Heizöl-Fakeshops vermeiden: Verbraucherzentrale empfiehlt Vergleichsportale und Fakeshop-Finder nutzen rechtzeitig

Während der Ölpreis stark schwankt, tauchen vermehrt gefälschte Shop-Angebote auf, die Heizöl zu Preisen weit unter dem Marktdurchschnitt anbieten. Nach erfolgter Zahlung bleiben Lieferungen meist aus und Verbraucher erleiden finanzielle Verluste. Die Verbraucherzentrale empfiehlt, vor Vertragsunterzeichnung systematisch mehrere Online-Preisvergleichsportale zu konsultieren und den Fakeshop-Finder einzusetzen, um betrügerische Händler frühzeitig zu erkennen. Auf diese Weise lassen sich Risiken minimieren und mögliche Schadenersatzansprüche später erfolgreich geltend machen. effizient präventiv verlässlich dauerhaft rechtssicher.

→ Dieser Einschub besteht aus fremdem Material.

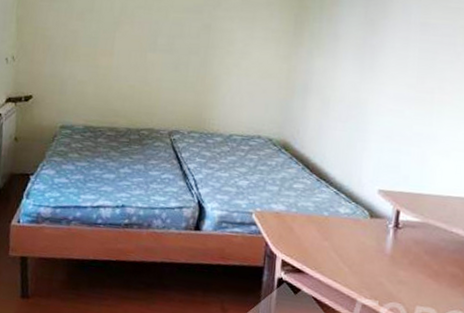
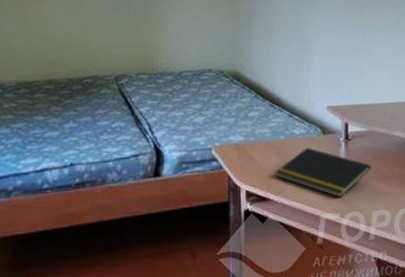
notepad: none [313,228,421,286] -> present [275,147,371,198]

Verbraucherzentrale warnt vor Fakeshops, empfiehlt zu Echtanbietern und Fakeshop-Finder

Gemäß Bürgerlichem Gesetzbuch trägt der Heizölverkäufer das Geschäftsrisiko, weshalb er bei Festpreisvereinbarungen grundsätzlich an den Vertrag gebunden bleibt. Einseitige Rücktritte sind nur bei unvorhersehbaren, massiven Störungen der Geschäftsgrundlage möglich, nicht bei normalen Preisschwankungen. Kommt die Lieferung dennoch nicht zustande, können Verbraucher auf Erfüllung bestehen oder Schadensersatz verlangen und so die Differenz beim zeitnahen Nachkauf abdecken. Um zusätzliche finanzielle Risiken zu minimieren, sollte man nur aktuellen Bedarf ordern und Fakeshop-Gefahren meiden.